Cohort of Patients Referred for Brugada Syndrome Investigation in an Electrophysiology Service - 19-Year Registry.

Autor: Warpechowski Neto S; Instituto de Cardiologia - Fundação Universitária de Cardiologia (IC/FUC), Porto Alegre, RS - Brazil., Leiria TLL; Instituto de Cardiologia - Fundação Universitária de Cardiologia (IC/FUC), Porto Alegre, RS - Brazil., Ley LLG; Instituto de Cardiologia - Fundação Universitária de Cardiologia (IC/FUC), Porto Alegre, RS - Brazil., Ley ALG; Instituto de Cardiologia - Fundação Universitária de Cardiologia (IC/FUC), Porto Alegre, RS - Brazil., Dutra LZ; Instituto de Cardiologia - Fundação Universitária de Cardiologia (IC/FUC), Porto Alegre, RS - Brazil., Pires LM; Instituto de Cardiologia - Fundação Universitária de Cardiologia (IC/FUC), Porto Alegre, RS - Brazil., Kruse ML; Instituto de Cardiologia - Fundação Universitária de Cardiologia (IC/FUC), Porto Alegre, RS - Brazil., Lima GG; Instituto de Cardiologia - Fundação Universitária de Cardiologia (IC/FUC), Porto Alegre, RS - Brazil.

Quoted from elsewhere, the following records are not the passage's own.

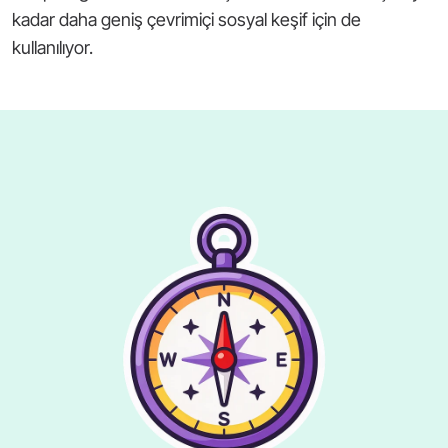
kadar daha geniş çevrimiçi sosyal keşif için de
kullanılıyor.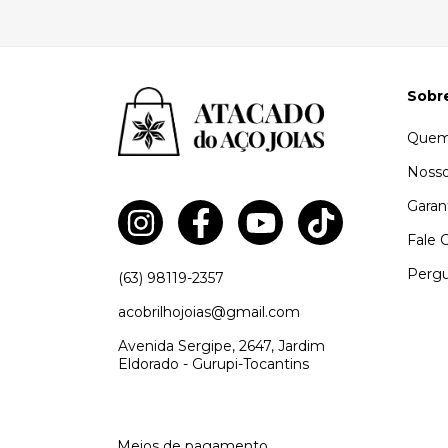
com
Pix
Sobr
Quem
Nosso
Garan
Fale 
Pergu
(63) 98119-2357
acobrilhojoias@gmail.com
Avenida Sergipe, 2647, Jardim
Eldorado - Gurupi-Tocantins
Meios de pagamento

Jazyk: English; Portuguese
Zdroj: Arquivos brasileiros de cardiologia [Arq Bras Cardiol] 2018 Jul; Vol. 111 (1), pp. 13-18. Date of Electronic Publication: 2018 Jun 11.
DOI: 10.5935/abc.20180094
Abstrakt: Background: Brugada syndrome (SBr) is an arrhythmic condition characterized by ST-T segment abnormalities in the right precordial leads associated with a high risk of ventricular arrhythmias and sudden death. Local data regarding the clinical characteristics of patients with a typical electrocardiographic (ECG) pattern undergoing electrophysiological study are scarce.
Objective: To evaluate patients with an ECG pattern suggestive of SBr referred for electrophysiological evaluation in a specialized center.
Methods: Cohort study of patients referred for electrophysiological study because of an ECG pattern compatible with SBr between January 1998 and March 2017.
Results: Of the 5506 procedures, 35 (0.64%) were for SBr investigation, 25 of which (71.42%) were performed in men. The mean age was 43.89 ± 13.1 years. The ECG patterns were as follows: type I, 22 (62.85%); type II, 12 (34.30%); and type III, 1 (2.85%). Twenty-three patients (65.7%) were asymptomatic, 6 (17.14%) had palpitations, 5 (14.3%) had syncope, and 3 (8.6%) had a family history of sudden death. Electrophysiological study induced ventricular tachyarrhythmias in 16 cases (45.7%), the mean ventricular refractory period being 228 ± 36 ms. Ajmaline / procainamide was used in 11 cases (31.4%), changing the ECG pattern to type I in 7 (63.6%). Sixteen cases (45.7%) received an implantable cardioverter defibrillator (ICD). In a mean 5-year follow-up, 1 of the 16 patients (6.25%) with ICD had appropriate therapy for ventricular fibrillation. There was no death. Other arrhythmias occurred in 4 (11.4%) cases.
Conclusions: Most patients are men, and a type I ECG pattern is the main indication for electrophysiological study. Class IA drugs have a high ECG conversion rate. The ICD event rate was 6%. (Arq Bras Cardiol. 2018; [online].ahead print, PP.0-0).